Activity -
Copy exactly the lines of the records below, and only those lines, beginning with the line that contains "left shoulder: (205, 400, -13)" and ending with the line that contains "left elbow: (309, 428, -22)".

# # # # #

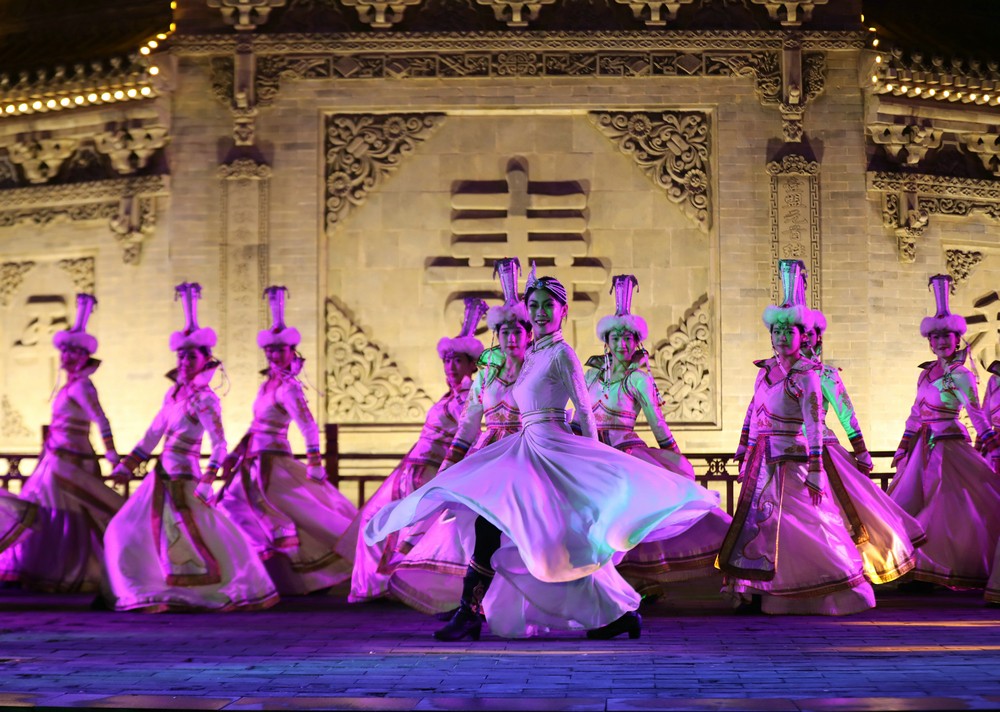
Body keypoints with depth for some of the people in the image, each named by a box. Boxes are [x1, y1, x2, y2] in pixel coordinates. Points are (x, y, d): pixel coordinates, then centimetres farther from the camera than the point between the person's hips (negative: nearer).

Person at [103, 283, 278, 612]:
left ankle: (245, 590, 8)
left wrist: (207, 481, -29)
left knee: (199, 539, -6)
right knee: (126, 531, 11)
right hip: (162, 476, 8)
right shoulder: (173, 392, 9)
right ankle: (145, 591, 19)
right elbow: (154, 433, 18)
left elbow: (219, 445, -20)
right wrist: (127, 465, 20)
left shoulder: (205, 400, -13)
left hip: (184, 478, -8)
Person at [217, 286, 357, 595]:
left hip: (273, 463, -9)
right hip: (254, 463, 9)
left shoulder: (289, 389, -12)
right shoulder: (266, 386, 13)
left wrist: (314, 466, -29)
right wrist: (235, 457, 21)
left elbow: (309, 428, -22)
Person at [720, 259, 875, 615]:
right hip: (762, 462, 7)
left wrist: (815, 472, -18)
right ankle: (757, 594, 14)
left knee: (796, 527, -5)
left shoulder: (805, 376, -11)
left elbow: (814, 426, -15)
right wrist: (743, 451, 18)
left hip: (790, 462, -7)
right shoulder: (766, 369, 9)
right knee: (758, 522, 7)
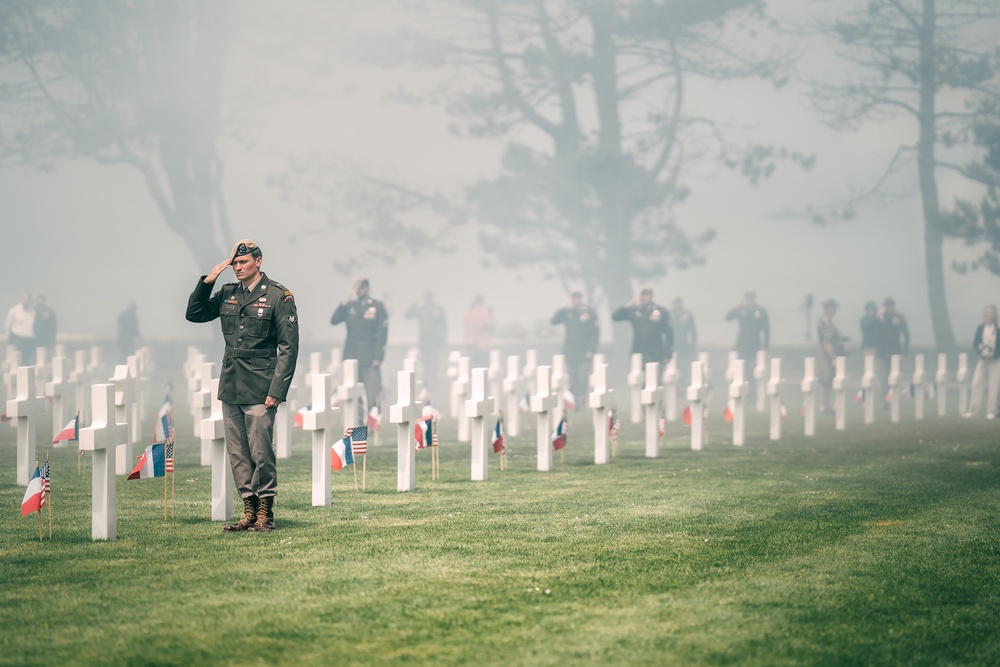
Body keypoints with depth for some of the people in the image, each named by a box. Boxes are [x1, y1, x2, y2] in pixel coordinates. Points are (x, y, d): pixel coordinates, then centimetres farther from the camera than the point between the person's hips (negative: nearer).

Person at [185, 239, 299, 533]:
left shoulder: (278, 296, -5)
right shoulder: (227, 293, 11)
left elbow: (288, 347, -7)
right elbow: (194, 314, 16)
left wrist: (276, 390, -14)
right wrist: (207, 281, 2)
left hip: (260, 388, -6)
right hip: (230, 387, 6)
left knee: (261, 452, -6)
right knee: (237, 452, 7)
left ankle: (265, 513, 4)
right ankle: (249, 511, 14)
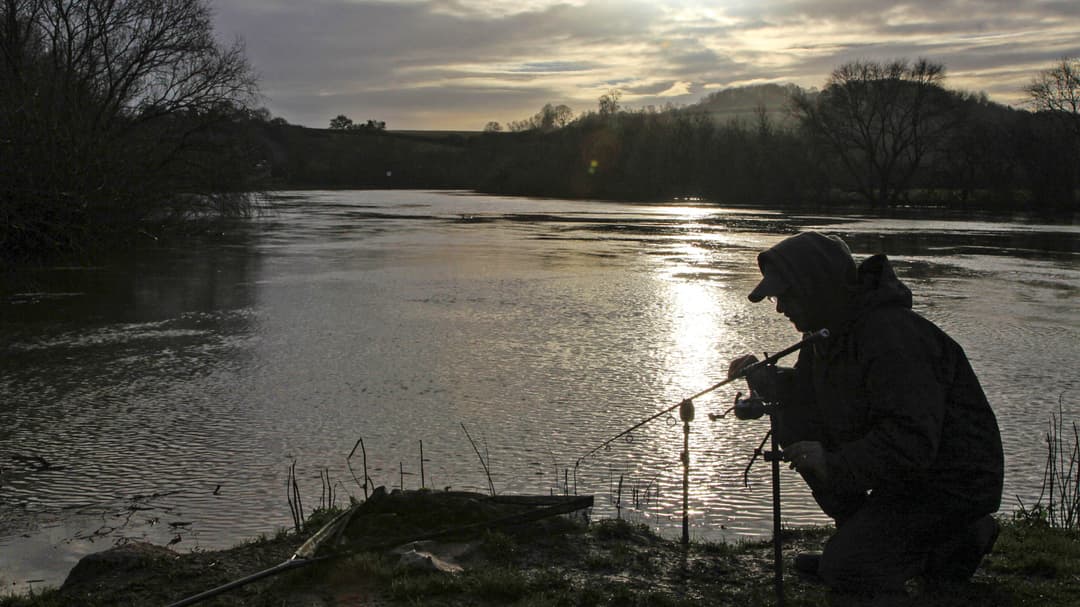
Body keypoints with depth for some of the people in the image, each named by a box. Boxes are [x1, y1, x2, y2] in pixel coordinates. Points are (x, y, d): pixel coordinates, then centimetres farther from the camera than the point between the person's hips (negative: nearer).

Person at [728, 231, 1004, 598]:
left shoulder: (893, 337, -29)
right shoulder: (832, 329, 3)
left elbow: (912, 443, -35)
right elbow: (805, 391, 18)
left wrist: (833, 465, -30)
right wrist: (760, 375, -1)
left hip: (951, 482, -10)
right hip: (905, 469, 10)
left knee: (846, 573, -16)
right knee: (793, 419, 1)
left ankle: (962, 537, 3)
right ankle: (856, 538, 9)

# # # # #

Response box -
left shoulder: (205, 400, -13)
left hip: (184, 478, -8)
Person at [217, 286, 357, 595]:
left hip: (273, 463, -9)
right hip: (254, 463, 9)
left shoulder: (289, 389, -12)
right shoulder: (266, 386, 13)
left wrist: (314, 466, -29)
right wrist: (235, 457, 21)
left elbow: (309, 428, -22)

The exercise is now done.